§ **Requirement**: All pictures are to be left out; every other part of the entries must be reproduced exactly.

§ **Provided data**:
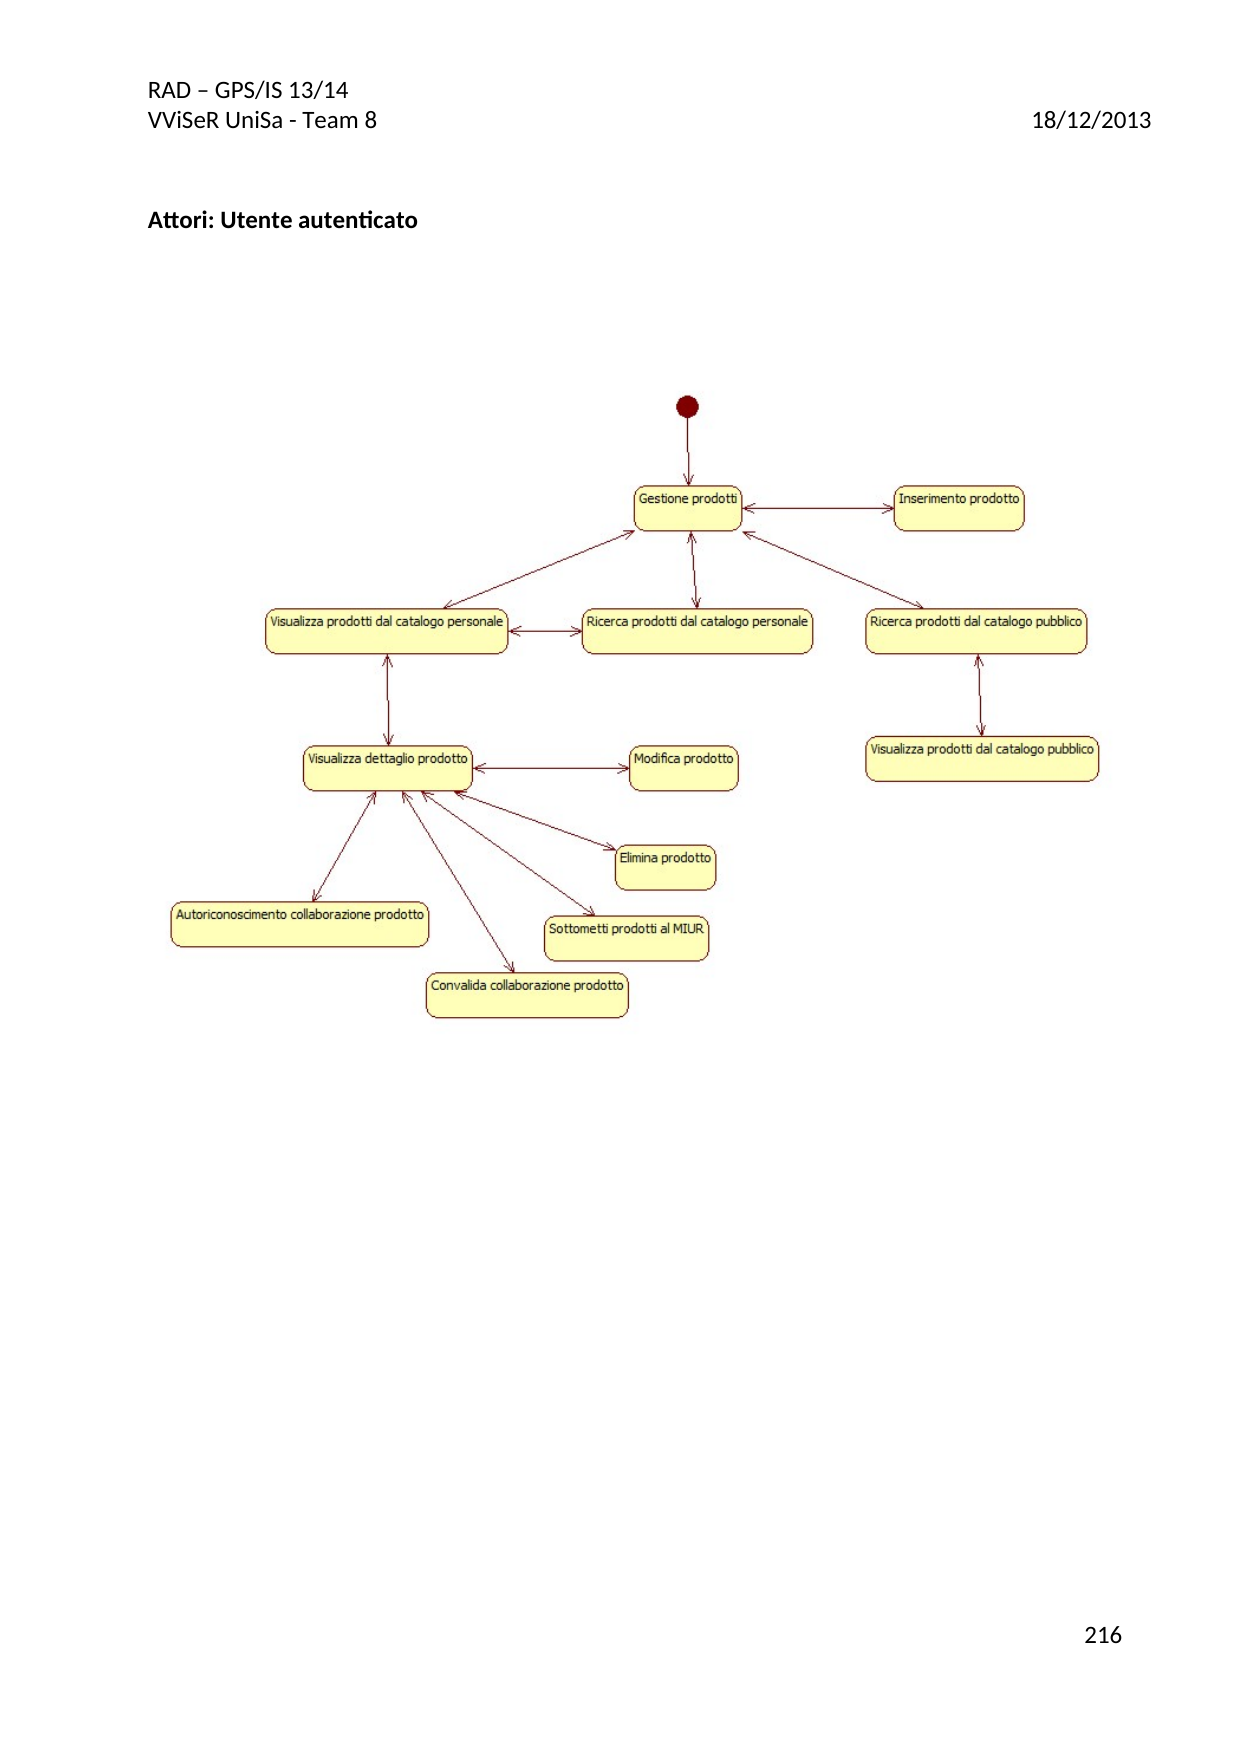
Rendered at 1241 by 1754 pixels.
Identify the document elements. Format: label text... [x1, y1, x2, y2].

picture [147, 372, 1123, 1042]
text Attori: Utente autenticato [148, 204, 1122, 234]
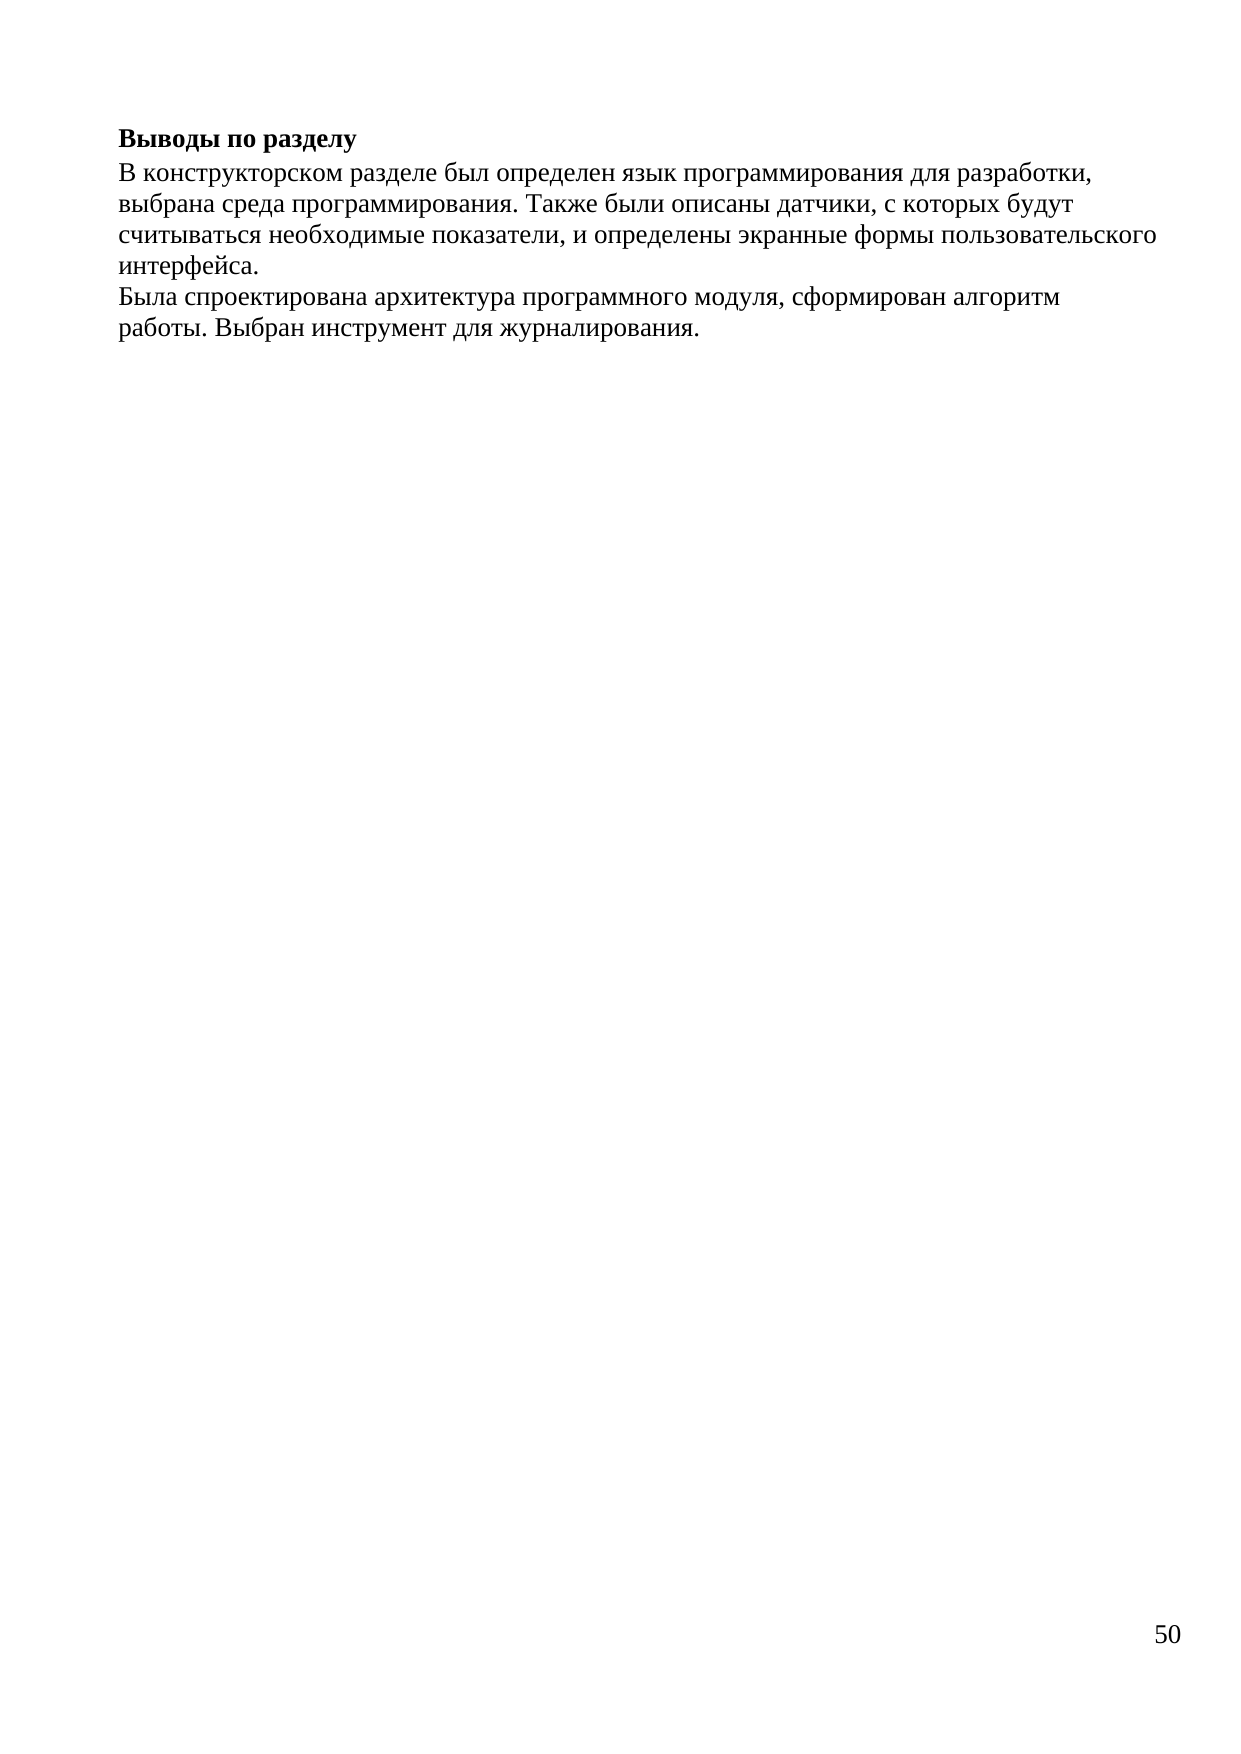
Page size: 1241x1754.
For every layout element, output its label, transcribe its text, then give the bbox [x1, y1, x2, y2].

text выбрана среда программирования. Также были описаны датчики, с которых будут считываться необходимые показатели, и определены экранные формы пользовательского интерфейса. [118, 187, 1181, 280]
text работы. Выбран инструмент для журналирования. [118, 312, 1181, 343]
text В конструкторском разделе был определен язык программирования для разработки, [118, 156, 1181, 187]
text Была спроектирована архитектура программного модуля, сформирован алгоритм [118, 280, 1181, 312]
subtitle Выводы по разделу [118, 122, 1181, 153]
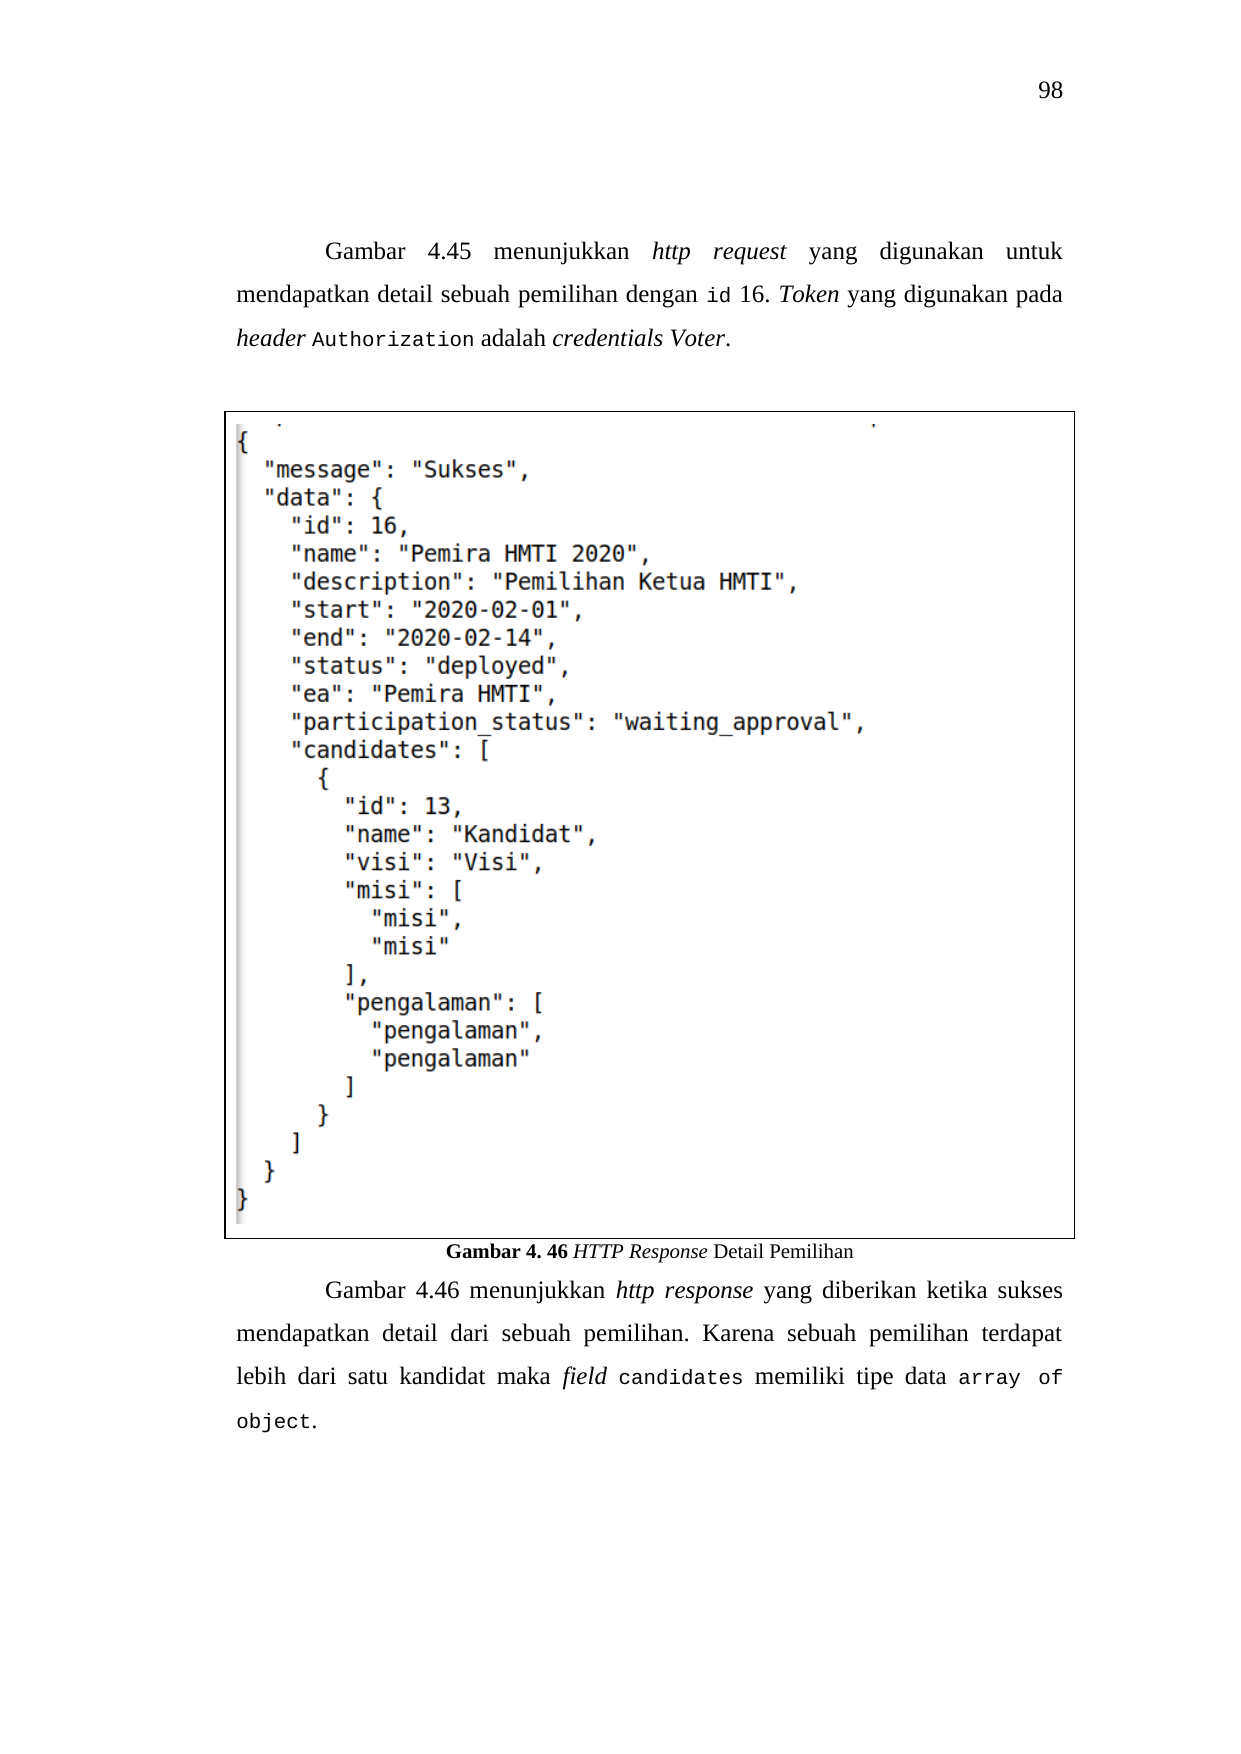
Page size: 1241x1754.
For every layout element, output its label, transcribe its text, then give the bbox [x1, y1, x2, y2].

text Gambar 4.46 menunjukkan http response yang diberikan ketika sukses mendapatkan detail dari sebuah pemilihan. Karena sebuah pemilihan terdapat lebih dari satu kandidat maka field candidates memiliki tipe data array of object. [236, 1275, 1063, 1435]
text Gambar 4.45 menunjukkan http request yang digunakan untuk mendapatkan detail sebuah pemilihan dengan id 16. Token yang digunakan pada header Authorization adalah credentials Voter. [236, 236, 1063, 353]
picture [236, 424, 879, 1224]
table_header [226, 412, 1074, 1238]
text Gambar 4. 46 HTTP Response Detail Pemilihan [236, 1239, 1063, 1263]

§ **Exercise response**:
Rendered at 1241 by 1754 pixels.
Identify the document elements. Format: label text... [x1, y1, x2, y2].

picture [147, 372, 1123, 1042]
text Attori: Utente autenticato [148, 204, 1122, 234]
Page size: 1241x1754.
For every layout element, output its label, transcribe its text, then give the bbox [x1, y1, x2, y2].

text выбрана среда программирования. Также были описаны датчики, с которых будут считываться необходимые показатели, и определены экранные формы пользовательского интерфейса. [118, 187, 1181, 280]
text работы. Выбран инструмент для журналирования. [118, 312, 1181, 343]
text В конструкторском разделе был определен язык программирования для разработки, [118, 156, 1181, 187]
text Была спроектирована архитектура программного модуля, сформирован алгоритм [118, 280, 1181, 312]
subtitle Выводы по разделу [118, 122, 1181, 153]
Page size: 1241x1754.
For every layout element, output its label, transcribe its text, then give the bbox [x1, y1, x2, y2].

text Gambar 4.46 menunjukkan http response yang diberikan ketika sukses mendapatkan detail dari sebuah pemilihan. Karena sebuah pemilihan terdapat lebih dari satu kandidat maka field candidates memiliki tipe data array of object. [236, 1275, 1063, 1435]
text Gambar 4.45 menunjukkan http request yang digunakan untuk mendapatkan detail sebuah pemilihan dengan id 16. Token yang digunakan pada header Authorization adalah credentials Voter. [236, 236, 1063, 353]
picture [236, 424, 879, 1224]
table_header [226, 412, 1074, 1238]
text Gambar 4. 46 HTTP Response Detail Pemilihan [236, 1239, 1063, 1263]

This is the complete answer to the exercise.